Tonight I read an interesting diary at Booman Tribune regarding Larry Johnson’s infamous whitey tape and Booman’s efforts to preemptively defuse the smear. On a superficial level it can be read as a funny prank that exposed Johnson as a fraud, though the story also raises a number of issues about the power of blogs and the ability of diarists to manipulate their readership which would be important to keep in mind as the blogosphere develops into a legitimate rival to the traditional media.
As many of us know, Larry Johnson of No Quarter claimed for some months to have access to a tape in which Michelle Obama referred to white people as “whitey.” Initially Johnson claimed that he would release the tape at the end of the primaries in an attempt to sink Obama’s candidacy. Since then, there have been rumors that the whitey tape would be released at various times, such as after the Democratic National Convention, when Obama was locked in as the nominee.

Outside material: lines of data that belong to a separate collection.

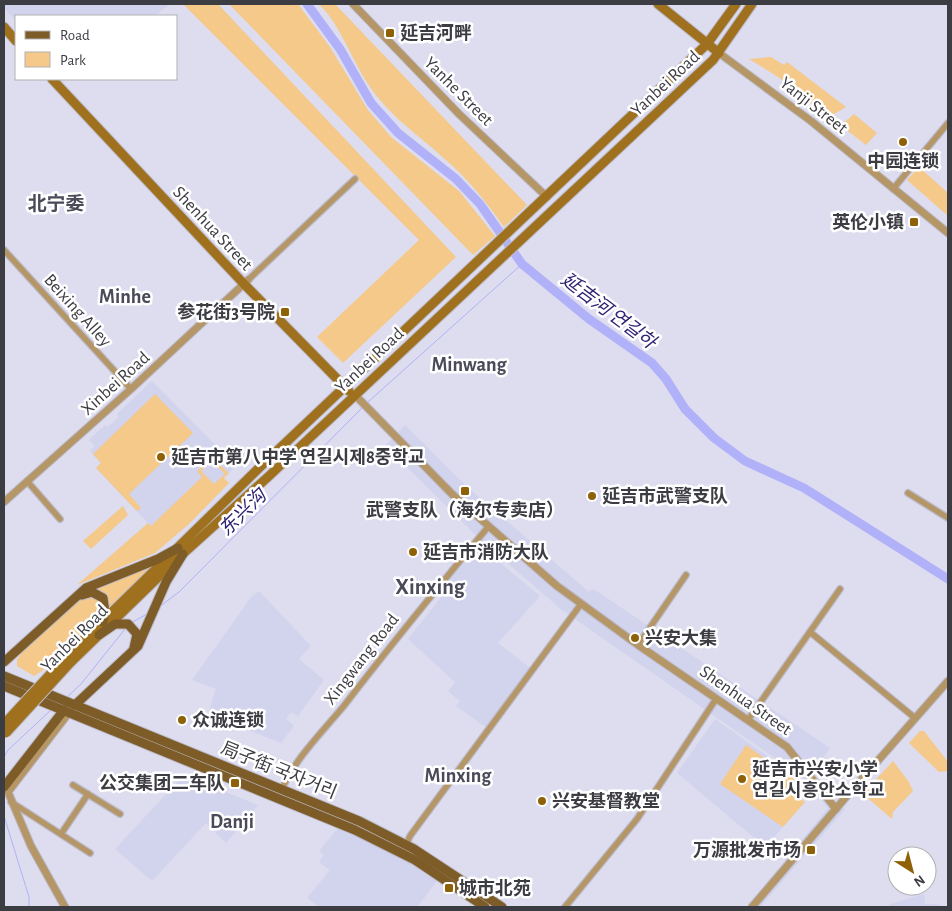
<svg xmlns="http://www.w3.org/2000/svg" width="952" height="911" font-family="'Alegreya Sans','Noto Sans SC','Noto Sans KR',sans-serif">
  <rect width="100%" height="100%" fill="#ddddef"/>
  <g fill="#d2d3ec">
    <path d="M4,4H170L155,16H16V21L4,8Z"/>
    <path d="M152,381L236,466L161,537L96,468L101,463L90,451L95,446L89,440L105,425L108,427L119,417L117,414Z"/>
    <path d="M405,425L465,485L589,592L592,589L598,592L830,748L811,774L829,798L845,809L760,907H747L828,808L805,779L562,610L483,542L385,446Z"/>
    <path d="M479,545L540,596L498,643L533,670L487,728L456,706L460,701L448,691L455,682L408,639L442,596L439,592Z"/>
    <path d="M259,591L311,646L299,659L324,680L298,716L291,712L286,719L294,726L281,743L208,714L216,689L192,680L252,596Z"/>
    <path d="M715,719L808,785L799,798L805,802L774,837L772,836L764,846L677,773Z"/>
    <path d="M184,775L258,805L226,843L206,823L152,881L115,849Z"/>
    <path d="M339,827L402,858L437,881L417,907H319L307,898L330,870L319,862L324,855L319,851Z"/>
    <path d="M924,894L925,904H936L948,907H888L890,904Z"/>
  </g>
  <g fill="#f4c989">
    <path d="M183,4H218L456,257L343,363L317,337L419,240Z"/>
    <path d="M229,4H298L330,47L368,110L391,137L459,191L495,236L473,255Z"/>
    <path d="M318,4H335L527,205L504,227C487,203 469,180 447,161C417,133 389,117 366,81C353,61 336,17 318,4Z"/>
    <path d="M771,57L784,65L787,62L846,107L829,117L778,77L749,59Z"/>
    <path d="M854,114L877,133L866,145L839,124L846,121Z"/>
    <path d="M919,167L948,193V216L907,180Z"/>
    <path d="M155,394L193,433L129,494L141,508L137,511L96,468L101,463L93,454Z"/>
    <path d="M211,457L229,473L224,478L229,483L189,524L155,553L77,585L148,523L151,526L202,477L197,471L203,465L205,467L201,471L214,484L225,474L211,460L208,463L206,462Z"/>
    <path d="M123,506L128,515L91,549L83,541Z"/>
    <path d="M155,565L108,611L106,597L95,590L96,587Z"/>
    <path d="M90,596C100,599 103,605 99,615L42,671L34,676L17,666V660L22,652L78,601Z"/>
    <path d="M920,731H924L948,762V771L939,772L909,743Z"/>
    <path d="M746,745L806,788L799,798L805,802L783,827L720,784Z"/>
    <path d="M893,761L909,782L913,791L893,812L892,819L863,794Z"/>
  </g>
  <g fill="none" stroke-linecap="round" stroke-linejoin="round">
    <g stroke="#b1b1f9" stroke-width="1">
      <path d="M368,402L522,264"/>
      <path d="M159,607L179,592L363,407"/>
      <path d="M131,623L147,614"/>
      <path d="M66,698L81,684L125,629"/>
      <path d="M4,757L8,750L51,710"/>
      <path d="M4,816L29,897V907"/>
    </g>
    <path stroke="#b1b1f9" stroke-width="9" d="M307,4L340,49L371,103L398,133L456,179L480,204L522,264L589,319L652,363L666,379L685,409L714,438L745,461L804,488L948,579"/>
    <defs>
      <g id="minor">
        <path d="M893,189L948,123"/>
        <path d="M4,250L131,389"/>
        <path d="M248,280L355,179"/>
        <path d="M27,481L60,519"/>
        <path d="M908,493L948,518"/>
        <path d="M810,632L915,718"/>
        <path d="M638,645L686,575"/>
        <path d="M748,720L840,589"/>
        <path d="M73,785L120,814"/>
        <path d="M282,789C295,759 322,732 343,707C390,646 439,586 488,527"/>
        <path d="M11,802L90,853"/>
        <path d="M61,834L88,794"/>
        <path d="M406,845L410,836L581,604"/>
        <path d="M565,907L637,819L716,699"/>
      </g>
      <g id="tertiary">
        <path d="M353,4L459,114L547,197"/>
        <path d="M719,53L811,121L948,233"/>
        <path d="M355,395L452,494L557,586L638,645L787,747L836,809"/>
        <path d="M4,502L131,389L248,280"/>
        <path d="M65,907L31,846L8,792L71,710"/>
        <path d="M752,907L846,797L948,681"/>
      </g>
      <g id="secondary">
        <path d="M658,4L719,53"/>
        <path d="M4,27L16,41"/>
        <path d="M52,79L244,284L349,391"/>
        <path d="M66,657L260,467L707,44L736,4"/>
        <path d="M71,662L175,561L269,476L713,60L752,4"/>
      </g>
      <g id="primary">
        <path d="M82,595L92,592L103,598L105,612L103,622"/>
        <path d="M99,635L115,624H128L137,634L134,648"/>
        <path d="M4,662L86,588L158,559L178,548"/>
        <path d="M4,676L359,821L414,849L502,907"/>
        <path d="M4,686L355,830L415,860L485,907"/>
        <path d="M76,704L138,646L166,582L183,554"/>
        <path d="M4,787L64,710"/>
      </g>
    </defs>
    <use href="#minor" stroke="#babac9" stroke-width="8"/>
    <use href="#tertiary" stroke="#babac9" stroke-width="9"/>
    <use href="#secondary" stroke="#babac9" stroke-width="11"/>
    <use href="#primary" stroke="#babac9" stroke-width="11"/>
    <use href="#minor" stroke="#b59667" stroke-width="5.5"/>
    <use href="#tertiary" stroke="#b59667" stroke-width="7"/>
    <use href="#secondary" stroke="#9f711e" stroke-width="9"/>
    <use href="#primary" stroke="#7e5c27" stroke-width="9"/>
    <defs>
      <g id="secondary-bridge">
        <path d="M4,724L66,657"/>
        <path d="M6,733L71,662"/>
      </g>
    </defs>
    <use href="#secondary-bridge" stroke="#babac9" stroke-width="11" stroke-linecap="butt"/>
    <use href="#secondary-bridge" stroke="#9f711e" stroke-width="9"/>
  </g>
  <g fill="#8e6107" stroke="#fff" stroke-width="2">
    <rect x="385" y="28" width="10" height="10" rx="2.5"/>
    <circle cx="903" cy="142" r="5"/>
    <rect x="909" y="217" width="10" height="10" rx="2.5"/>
    <rect x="280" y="307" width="10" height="10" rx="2.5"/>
    <circle cx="161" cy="457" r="5"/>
    <rect x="460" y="486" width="10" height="10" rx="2.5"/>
    <circle cx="592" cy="496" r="5"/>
    <circle cx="413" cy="552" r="5"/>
    <circle cx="635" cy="638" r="5"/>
    <circle cx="182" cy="720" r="5"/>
    <circle cx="742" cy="779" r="5"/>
    <rect x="230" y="778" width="10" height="10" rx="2.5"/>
    <circle cx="542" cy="801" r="5"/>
    <rect x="806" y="845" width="10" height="10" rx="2.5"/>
    <rect x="444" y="883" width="10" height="10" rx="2.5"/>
  </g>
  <g text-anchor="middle" stroke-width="5" stroke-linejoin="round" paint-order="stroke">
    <g font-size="18" font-weight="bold" fill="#3c3c43" stroke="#fff" text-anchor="start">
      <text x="400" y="39">延吉河畔</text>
      <text x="903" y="167" text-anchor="middle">中园连锁</text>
      <text x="904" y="228" text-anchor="end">英伦小镇</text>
      <text x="275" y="318" text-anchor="end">参花街3号院</text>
      <text x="171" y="463">延吉市第八中学 연길시제8중학교</text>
      <text x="602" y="502">延吉市武警支队</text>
      <text x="465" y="516" text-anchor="middle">武警支队（海尔专卖店）</text>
      <text x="423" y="558">延吉市消防大队</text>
      <text x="645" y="644">兴安大集</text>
      <text x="192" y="726">众诚连锁</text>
      <text x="752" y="775">延吉市兴安小学<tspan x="752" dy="21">연길시흥안소학교</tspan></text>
      <text x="225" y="789" text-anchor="end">公交集团二车队</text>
      <text x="552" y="807">兴安基督教堂</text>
      <text x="801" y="856" text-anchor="end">万源批发市场</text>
      <text x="459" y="894">城市北苑</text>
    </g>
    <g font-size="18" fill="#3c3c43" stroke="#fff">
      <text transform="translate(665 83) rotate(-43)" y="6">Yanbei Road</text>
      <text transform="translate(459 91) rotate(45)" y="6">Yanhe Street</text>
      <text transform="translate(814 105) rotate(38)" y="6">Yanji Street</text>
      <text transform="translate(213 228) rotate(47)" y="6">Shenhua Street</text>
      <text transform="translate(78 310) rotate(48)" y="6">Beixing Alley</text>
      <text transform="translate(369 360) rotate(-43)" y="6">Yanbei Road</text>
      <text transform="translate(115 383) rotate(-42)" y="6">Xinbei Road</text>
      <text transform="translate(74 638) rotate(-45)" y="6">Yanbei Road</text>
      <text transform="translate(361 659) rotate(-52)" y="6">Xingwang Road</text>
      <text transform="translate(746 700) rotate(35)" y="6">Shenhua Street</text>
      <text transform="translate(279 770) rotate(22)" y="6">局子街 국자거리</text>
    </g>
    <g font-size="19" font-weight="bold" fill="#4a4a59" stroke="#fff">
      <text x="56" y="210">北宁委</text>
    </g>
    <g font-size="19" font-style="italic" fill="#312374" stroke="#fff">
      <text transform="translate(609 310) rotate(37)" y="7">延吉河 연길하</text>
      <text transform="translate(242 512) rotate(-45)" y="7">东兴沟</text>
    </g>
    <g font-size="20" font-weight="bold" fill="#4a4a59" stroke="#fff">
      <text x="125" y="303">Minhe</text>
      <text x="469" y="371">Minwang</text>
      <text x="458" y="782">Minxing</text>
      <text x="232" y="828">Danji</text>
    </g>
    <g font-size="22" font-weight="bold" fill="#4a4a59" stroke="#fff">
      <text x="430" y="594">Xinxing</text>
    </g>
  </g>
  <rect width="952" height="911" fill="none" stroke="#3c3c43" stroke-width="10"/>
  <rect x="15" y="15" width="162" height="65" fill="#ffffff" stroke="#b1b1b4"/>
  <rect x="25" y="31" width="25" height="8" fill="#7e5c27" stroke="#b1b1b4"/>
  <text x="60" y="40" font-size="15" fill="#3c3c43">Road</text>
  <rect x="25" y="52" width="25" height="15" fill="#f4c989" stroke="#b1b1b4"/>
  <text x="60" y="65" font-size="15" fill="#3c3c43">Park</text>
  <g transform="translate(912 871) rotate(144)"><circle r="24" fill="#ffffff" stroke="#b1b1b4"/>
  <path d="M0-4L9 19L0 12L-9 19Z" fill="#8e6107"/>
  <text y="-8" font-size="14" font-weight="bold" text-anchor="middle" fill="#3c3c43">N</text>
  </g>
</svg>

Johnson has never provided evidence that the tape actually exists.
In light of the damage this completely unsubstantiated smear would cause, another blogger, Booman of the Booman Tribune, decided to head Johnson off at the pass. Inspired by a joke comment at MyDD, he penned the following on June 1:
My old friend, Larry Johnson, knows about manipulating elections from his training with the Central Intelligence Agency. He doesn’t want Obama to win the nomination for whatever reason, and he’s in full propaganda mode to do everything he can to frighten the superdelegates. He claims to have a shocking tape of Michelle Obama ranting in some anti-white diatribe. He promises to produce this tape tomorrow at 9am.
From what I understand, it is a tape of Michelle Obama criticizing the Bush administration.
How you’d say it:
Why’d he cut folks off medicaid?
Why’d he let New Orleans drown?
Why’d he do nothing about Jena?
Why’d he put us in Iraq for no reason?
How Larry Johnson wants you to hear it:
Whitie cut folks off medicaid?
Whitie let New Orleans drown?
Whitie do nothing about Jena?
Whitie put us in Iraq for no reason?
Booman explained his actions two weeks later:
This decision, on Larry’s part, is the last straw as far as I am concerned, and I know the tape doesn’t exist and that Larry can’t produce it. So, I copy someone else’s snarky comment and write it up as if it is a transcript. Instead of the tape having Michelle Obama saying ‘Whitey’ it has her saying ‘Why’d he?’
You see, it provided an explanation that rendered a non-existent tape harmless, and Larry couldn’t refute it because he made it up and he doesn’t have a transcript. This leads to quite a bit of embarrassment and pressure on Larry to prove he wasn’t just peddling racist bullshit. But Larry’s caught on the flypaper. He’s already said he hasn’t seen the transcript, so he can’t say with any assurance that I’m not telling the truth. He can’t admit he made it up and that he knows I haven’t seen the transcript, so he attempts to contact me by email, by calling my ex-wife, etc., to see if he can get me on the record as not having seen the non-existent transcript.
Even now, at the end of the campaign, Johnson still maintains that the whitey tape exists. Even crazier, though, is that he has incorporated Booman’s hoax into his narrative:
None of my three main sources on who told me about the existence of a video recording of Michelle Obama making disparaging comments about white folks have backed off. Two of these sources are Democrats and are journalists. They were not trying to sabotage the Obama campaign. They were passing on something they believed to be true. The fact that my third source, a person who lives on the West Coast and is a Republican, has no ties whatsoever to the other two but told the same story persuaded me this “tape” exists. My Republican friend tells me that the McCain campaign intervened and requested the tape not be used.
There also is the fact that the Obama campaign at one point circulated the lame story that Michelle was not using “whitey” as an epithet. Nope. She was saying, “Why’d he.” You don’t put out a story line like that if such a recording does not exist. At this point I don’t think it is going to be used.
So, to recap:
(1) Larry Johnson, in all likelihood, fabricated a smear out of thin air to derail Obama’s candidacy;
(2) People with a vested interest in the truth of that story ran with it, without ever questioning whether the story was true;
(3) Another blogger, convinced that the story was false, constructed a counter-rumor that was equally false, and relied on the same rumor-mongering from Obama supporters to spread the counter-rumor;
(4) Johnson, still convinced that his readers wouldn’t do any fact-checking on their own, simply took the admittedly false counter-rumor and grafted it into his existing mythology.
In the end, I suppose that this is a moral victory of sorts, in that the whitey tape never did achieve its intended effect and Johnson looks like a pathetic loser. Nonetheless, this sequence of events does not reflect well on the rationality of bloggers on either side of the issue and suggests that a loud voice is often more powerful than the facts. It also raises the question of whether intentional deception may be justified when it serves a greater purpose, and if so, whether this was such a time.